Fueling the menace of far-right racist violence
After harassing protesters, shooter Ryan Martinez was asked to leave, but Undersheriff Monica Salazar allowed him to stay citing “civil liberties” 𑁋 once again cops aided a racist violent shooter. How did this happen?
In the United States, there exists a deeply rooted tradition where courts, racist killer cops and fascists work hand in hand to uphold white supremacy.
The Trump-backed fascist mob’s insurrection on Jan. 6, 2021, has further incited right-wing political violence that has spread to New Mexico. In January this year, former Republican House of Representatives candidate Solomon Peña, a Trump supporter, launched a multi-month shooting spree targeting political opponents’ homes, including two Bernalillo County commissioners and two New Mexico state legislators.
Now this shooting in Espanola marks the second time in three years that a right-wing extremist has shot at protesters opposing an Oñate statue. In the summer of 2020, during nationwide protests against police violence following George Floyd’s murder, Steven Ray Baca, the son of a former Bernalillo County sheriff’s deputy and armed member of the far-right “New Mexico Civil Guard,” confronted anti-police violence protesters demanding the removal of the Oñate statue in Albuquerque’s Old Town neighborhood.
Baca was offered a plea deal that dismissed the initial charge of aggravated battery causing great bodily harm. Instead, he was only charged with battery for harming a third protester, who was not shot, and for unlawfully carrying a deadly weapon. Baca’s light sentencing isn’t anything new for racist vigilante killers.
On Nov. 19, Kyle Rittenhouse’s acquittal for the killing of two people during a protest starkly exposed the deeply ingrained white supremacy within the U.S. legal system and sanctioned that racist vigilantes could kill and enact violence with impunity.
Racist monuments glorify colonialism and perpetuates white supremacist violence
The Spanish conquistador Juan de Oñate — a murderer, enslaver and rapist — orchestrated the genocidal massacre of 800 Acoma Pueblo people and the mutilation of 24 Acoma men. He enslaved children, young men and women at Ohkay Owingeh Pueblo for nearly two decades.
His cruelty was so extreme that even the Spanish Crown convicted and exiled him for his crimes against Indigenous people and the abuse and killing of his own soldiers.
The Oñate statue in Espanola is one of many racist monuments in the Southwest. The United State’s violent colonial and apartheid history is preserved in stone with memorials and monuments, portraying conquerors, missionaries and Confederate generals.

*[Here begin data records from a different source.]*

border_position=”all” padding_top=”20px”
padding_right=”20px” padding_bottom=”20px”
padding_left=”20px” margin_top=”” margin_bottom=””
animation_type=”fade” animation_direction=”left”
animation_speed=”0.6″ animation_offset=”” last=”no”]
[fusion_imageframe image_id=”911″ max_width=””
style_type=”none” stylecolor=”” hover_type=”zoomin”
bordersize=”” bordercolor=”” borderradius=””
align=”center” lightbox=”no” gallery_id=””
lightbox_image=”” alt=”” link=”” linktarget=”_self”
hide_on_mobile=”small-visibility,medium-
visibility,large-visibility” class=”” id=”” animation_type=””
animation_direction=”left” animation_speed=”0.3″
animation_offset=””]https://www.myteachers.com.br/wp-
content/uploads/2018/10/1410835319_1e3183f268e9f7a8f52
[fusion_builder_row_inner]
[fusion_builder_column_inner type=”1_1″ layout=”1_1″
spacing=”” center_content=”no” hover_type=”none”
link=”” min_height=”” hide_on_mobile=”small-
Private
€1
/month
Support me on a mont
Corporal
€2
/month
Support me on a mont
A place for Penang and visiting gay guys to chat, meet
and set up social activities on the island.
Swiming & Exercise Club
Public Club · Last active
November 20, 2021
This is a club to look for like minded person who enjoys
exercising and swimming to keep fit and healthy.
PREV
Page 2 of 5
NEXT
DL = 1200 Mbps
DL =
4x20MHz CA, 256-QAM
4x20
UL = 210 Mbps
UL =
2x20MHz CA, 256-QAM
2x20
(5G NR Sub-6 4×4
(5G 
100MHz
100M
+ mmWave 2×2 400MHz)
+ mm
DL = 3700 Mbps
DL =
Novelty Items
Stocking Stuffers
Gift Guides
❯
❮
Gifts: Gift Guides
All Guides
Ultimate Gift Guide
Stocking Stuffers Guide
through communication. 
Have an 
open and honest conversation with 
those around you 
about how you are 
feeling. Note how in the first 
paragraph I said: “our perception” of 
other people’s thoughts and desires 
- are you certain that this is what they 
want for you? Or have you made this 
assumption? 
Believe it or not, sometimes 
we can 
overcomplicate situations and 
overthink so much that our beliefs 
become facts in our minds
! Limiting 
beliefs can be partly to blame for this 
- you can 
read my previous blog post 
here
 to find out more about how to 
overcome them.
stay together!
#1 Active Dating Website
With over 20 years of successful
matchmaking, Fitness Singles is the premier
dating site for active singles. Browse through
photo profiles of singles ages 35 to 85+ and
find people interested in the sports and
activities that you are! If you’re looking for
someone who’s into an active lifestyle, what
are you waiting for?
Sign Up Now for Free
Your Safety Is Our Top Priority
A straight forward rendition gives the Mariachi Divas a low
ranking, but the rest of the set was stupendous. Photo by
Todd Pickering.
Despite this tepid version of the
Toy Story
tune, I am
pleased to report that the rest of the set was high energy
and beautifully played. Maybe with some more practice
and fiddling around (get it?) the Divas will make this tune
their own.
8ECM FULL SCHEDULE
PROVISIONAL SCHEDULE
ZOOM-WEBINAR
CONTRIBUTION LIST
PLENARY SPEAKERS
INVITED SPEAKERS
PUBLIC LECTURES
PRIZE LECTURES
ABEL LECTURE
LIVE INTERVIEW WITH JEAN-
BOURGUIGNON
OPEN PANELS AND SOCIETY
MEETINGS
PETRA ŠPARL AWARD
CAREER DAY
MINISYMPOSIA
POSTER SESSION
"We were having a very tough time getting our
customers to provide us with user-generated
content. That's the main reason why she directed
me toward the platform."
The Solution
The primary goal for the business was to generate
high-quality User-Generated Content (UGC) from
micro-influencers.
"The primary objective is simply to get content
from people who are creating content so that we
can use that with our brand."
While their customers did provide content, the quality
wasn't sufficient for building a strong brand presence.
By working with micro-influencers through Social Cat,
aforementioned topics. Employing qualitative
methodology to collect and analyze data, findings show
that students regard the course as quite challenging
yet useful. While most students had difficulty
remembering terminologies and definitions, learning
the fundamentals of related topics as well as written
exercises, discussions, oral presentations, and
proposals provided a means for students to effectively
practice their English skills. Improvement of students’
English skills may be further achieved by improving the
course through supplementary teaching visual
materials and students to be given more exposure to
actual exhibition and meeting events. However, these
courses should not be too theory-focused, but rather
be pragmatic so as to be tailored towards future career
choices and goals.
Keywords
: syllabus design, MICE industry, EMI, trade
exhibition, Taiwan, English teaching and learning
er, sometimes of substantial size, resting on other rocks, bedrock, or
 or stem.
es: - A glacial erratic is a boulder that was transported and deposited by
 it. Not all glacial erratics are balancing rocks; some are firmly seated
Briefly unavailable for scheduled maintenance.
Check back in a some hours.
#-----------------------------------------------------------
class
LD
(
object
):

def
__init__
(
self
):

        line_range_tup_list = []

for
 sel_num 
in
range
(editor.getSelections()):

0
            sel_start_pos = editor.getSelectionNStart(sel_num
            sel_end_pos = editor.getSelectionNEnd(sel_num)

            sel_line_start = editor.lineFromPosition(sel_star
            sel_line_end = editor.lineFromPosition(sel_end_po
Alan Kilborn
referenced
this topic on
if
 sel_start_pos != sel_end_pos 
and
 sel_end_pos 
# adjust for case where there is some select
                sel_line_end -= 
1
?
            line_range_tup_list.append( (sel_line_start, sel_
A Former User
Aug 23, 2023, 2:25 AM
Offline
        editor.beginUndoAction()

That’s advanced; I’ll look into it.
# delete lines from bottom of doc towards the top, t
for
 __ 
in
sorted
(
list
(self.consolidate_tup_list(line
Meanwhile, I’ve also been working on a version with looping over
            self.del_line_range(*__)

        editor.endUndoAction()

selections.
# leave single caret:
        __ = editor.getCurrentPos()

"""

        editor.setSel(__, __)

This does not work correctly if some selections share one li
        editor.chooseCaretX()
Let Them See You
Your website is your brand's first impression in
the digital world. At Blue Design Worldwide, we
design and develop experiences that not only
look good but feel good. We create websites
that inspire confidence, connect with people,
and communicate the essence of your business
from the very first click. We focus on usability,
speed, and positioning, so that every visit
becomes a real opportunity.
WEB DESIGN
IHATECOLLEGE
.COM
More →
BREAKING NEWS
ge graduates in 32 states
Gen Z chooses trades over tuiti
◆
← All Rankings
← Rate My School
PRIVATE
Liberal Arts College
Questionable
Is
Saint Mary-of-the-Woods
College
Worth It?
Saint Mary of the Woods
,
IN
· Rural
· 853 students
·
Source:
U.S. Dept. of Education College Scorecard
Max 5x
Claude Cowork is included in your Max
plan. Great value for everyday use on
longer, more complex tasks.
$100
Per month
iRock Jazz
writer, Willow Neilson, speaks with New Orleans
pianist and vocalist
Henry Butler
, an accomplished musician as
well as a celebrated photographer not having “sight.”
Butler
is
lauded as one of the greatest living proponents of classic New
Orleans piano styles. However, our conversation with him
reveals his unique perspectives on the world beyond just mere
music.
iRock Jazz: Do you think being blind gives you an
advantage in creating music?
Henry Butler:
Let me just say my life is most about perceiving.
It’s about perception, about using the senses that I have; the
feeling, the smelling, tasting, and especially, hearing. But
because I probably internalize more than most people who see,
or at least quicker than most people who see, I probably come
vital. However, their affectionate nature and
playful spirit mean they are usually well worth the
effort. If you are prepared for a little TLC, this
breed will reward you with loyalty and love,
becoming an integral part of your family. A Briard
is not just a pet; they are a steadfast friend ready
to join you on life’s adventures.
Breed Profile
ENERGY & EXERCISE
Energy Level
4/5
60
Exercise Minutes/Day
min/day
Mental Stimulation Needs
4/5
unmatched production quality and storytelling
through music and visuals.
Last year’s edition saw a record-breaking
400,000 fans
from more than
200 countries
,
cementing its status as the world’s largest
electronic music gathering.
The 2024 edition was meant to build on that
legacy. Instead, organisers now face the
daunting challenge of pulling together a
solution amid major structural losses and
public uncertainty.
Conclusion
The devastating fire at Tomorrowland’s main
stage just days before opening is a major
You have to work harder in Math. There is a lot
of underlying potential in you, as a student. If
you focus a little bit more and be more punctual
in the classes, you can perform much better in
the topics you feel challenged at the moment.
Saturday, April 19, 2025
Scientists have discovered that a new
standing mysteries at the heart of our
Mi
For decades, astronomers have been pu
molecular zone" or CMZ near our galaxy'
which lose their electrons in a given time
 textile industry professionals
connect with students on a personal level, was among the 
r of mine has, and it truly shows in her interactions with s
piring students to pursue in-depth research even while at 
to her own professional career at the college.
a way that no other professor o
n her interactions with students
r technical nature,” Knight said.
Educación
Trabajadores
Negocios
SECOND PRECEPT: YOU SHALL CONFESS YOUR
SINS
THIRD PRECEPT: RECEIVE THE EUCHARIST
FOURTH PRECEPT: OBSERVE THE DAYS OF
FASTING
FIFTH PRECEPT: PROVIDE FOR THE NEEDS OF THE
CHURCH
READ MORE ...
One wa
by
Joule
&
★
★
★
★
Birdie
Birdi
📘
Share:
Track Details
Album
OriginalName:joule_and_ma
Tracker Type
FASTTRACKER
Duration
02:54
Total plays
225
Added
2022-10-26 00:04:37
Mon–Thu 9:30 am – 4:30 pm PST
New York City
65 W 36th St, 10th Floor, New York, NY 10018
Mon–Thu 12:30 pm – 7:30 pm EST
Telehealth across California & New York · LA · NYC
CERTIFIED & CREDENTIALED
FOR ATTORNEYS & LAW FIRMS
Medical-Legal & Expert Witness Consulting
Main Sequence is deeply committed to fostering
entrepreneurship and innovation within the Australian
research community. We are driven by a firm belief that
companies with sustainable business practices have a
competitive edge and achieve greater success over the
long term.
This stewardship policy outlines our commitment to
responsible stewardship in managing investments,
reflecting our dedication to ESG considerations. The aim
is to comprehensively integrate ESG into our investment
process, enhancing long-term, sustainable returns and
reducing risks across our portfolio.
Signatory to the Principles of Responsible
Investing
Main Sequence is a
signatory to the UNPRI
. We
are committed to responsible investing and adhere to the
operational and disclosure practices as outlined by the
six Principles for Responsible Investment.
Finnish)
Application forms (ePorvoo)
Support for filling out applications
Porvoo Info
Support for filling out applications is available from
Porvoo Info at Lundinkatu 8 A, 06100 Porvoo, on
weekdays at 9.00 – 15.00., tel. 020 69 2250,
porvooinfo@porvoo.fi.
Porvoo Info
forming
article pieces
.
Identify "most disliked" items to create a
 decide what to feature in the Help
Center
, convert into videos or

Following the summer 2020 rebellion against police brutality, Confederate monuments and dozens of statues memorializing anti-Indigenous genocidal conquistadors were also toppled, from Richmond to Santa Fe. Colonial monuments in the Southwest perpetuate violence by emboldening white supremacists and racist vigilantes who view these statues as legitimizing their dangerous far-right ideology.
Resistance has always existed
The Rittenhouse acquittal in 2021 handed racist vigilantes a license to kill. With that disgraceful acquittal, the U.S. legal system sanctioned that killings of anti-racist protesters would be with impunity.
The movement against racist violence will not be terrorized or coerced into passivity. Now is not the time to cower. It’s a time to unite, stand strong and continue the fight back. Resistance to white supremacist terror and racist statues has always existed.
In 1680, a successful uprising known as the Pueblo Revolt drove away 2,000 Spanish colonists for 12 years. The fight must continue for a whole new system that actively works to eradicate white supremacy, that will not tolerate racist violent vigilante terror nor injustice!